BY COLLEEN SCRIVEN|
This past Thursday, NBC fed us its newest drama—even though we’re still recovering from the bad taste the series “Do No Harm” left in our mouths.
“Hannibal” joins the ranks of shows that are based on popular films, with its roots in 1991’s five-time Academy Award winning “The Silence of the Lambs.” But that doesn’t mean this new adaptation is going to be nearly as acclaimed or even as popular as the film.
When the show begins, you may be struck by how awful Jodi Foster looks. Then you’ll say “Oh wait, that’s a dude.” Then you’ll come to the glum realization that this show has very little in common with the movie that kept you up when you were five, other than the FBI and, of course, the titular character whose dinner parties you’d want to avoid.
This new drama stars Will Graham (Hugh Dancy) as a criminal profiler who is sought out by the FBI to help solve a case, since he has a gift for getting into the dark minds of killers. However helpful this gift may be on the outside, it is destroying Graham on the inside. He is reserved, withdrawn, and focused at all times. As a protagonist, we aren’t rooting for him so much as trying to figure out what his deal is. It’s like we’re profiling him as he’s profiling the bad guys.
So Graham is brought on board by Agent Jack Crawford (Laurence Fishburne), who is just as intrigued by him as we are. Crawford is working on a case about young female college students from Minnesota who are being taken and presumably killed. When Graham runs into issues with the case, Crawford goes to a famous psychologist for help—the one and only Dr. Hannibal Lector (Mads Mikkelsen). The two of them work on the case and get into a few scuffles as we see Graham starting to lose it under the pressure and also several scenes of Lector just cooking and eating—although this doesn’t exactly make you hungry.
It isn’t that the show is bad; realistically, it might be the best new drama NBC has served up in a while. The roles are all extremely well cast, specifically with Mikkelson. He manages to create his own Lector in a way that is still familiar enough to Anthony Hopkins’ portrayal that we don’t feel he’s wrecking the iconic villain. It should also be noted that the dream-like—or perhaps nightmare-like—death sequences are shockingly scary and gory for broadcast television. So visually, it’s very impressive.

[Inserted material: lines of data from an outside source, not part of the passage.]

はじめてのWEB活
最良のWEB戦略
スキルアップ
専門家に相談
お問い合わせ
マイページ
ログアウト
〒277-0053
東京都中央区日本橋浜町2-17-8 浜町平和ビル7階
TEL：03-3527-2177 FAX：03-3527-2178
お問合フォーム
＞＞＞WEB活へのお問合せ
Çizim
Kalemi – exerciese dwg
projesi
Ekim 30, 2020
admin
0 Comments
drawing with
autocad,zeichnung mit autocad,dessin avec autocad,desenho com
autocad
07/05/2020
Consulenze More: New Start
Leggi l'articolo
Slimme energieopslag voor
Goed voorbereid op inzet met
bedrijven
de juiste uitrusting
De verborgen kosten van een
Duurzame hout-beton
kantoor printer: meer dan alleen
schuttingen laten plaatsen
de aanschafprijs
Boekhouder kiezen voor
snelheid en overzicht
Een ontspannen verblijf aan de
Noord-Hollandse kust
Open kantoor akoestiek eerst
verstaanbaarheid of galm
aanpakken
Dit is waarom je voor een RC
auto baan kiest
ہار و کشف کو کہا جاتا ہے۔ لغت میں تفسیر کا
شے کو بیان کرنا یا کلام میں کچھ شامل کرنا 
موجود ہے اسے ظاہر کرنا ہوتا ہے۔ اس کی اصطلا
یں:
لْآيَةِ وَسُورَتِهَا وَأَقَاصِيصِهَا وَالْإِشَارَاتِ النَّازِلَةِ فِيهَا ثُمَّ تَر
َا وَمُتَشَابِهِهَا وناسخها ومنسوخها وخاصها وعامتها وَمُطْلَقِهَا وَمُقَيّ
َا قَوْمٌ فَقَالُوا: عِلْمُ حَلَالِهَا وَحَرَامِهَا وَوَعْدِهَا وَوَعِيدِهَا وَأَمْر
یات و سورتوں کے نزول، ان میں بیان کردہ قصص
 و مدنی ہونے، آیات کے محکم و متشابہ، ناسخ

The show’s real issue is that most of its characters are boring. They’re more like caricatures, which is unfortunately apparent, with all the police procedurals on TV. But the killers are very imaginative, so hopefully we’ll see more of them and less of our agents in the coming episodes. Maybe with less exposition and more bloody crime scenes the show will be more exciting. However, that will come with its own challenges—after all, how are a bunch of writers supposed to come up with a new insane murderer every week? At best, the show will become like “Criminal Minds,” which is basically the same show sans-cannibal and now sinking fast in its 8th season.
But I’m hoping Hannibal proves me wrong and turns into a genre, bending, physiological thriller that will bump up the ratings of the sick giant of the airwaves. Maybe we need rehashed versions of classics that do something a little different so that soon we can get back to really innovative programs that are unlike anything else we’ve seen.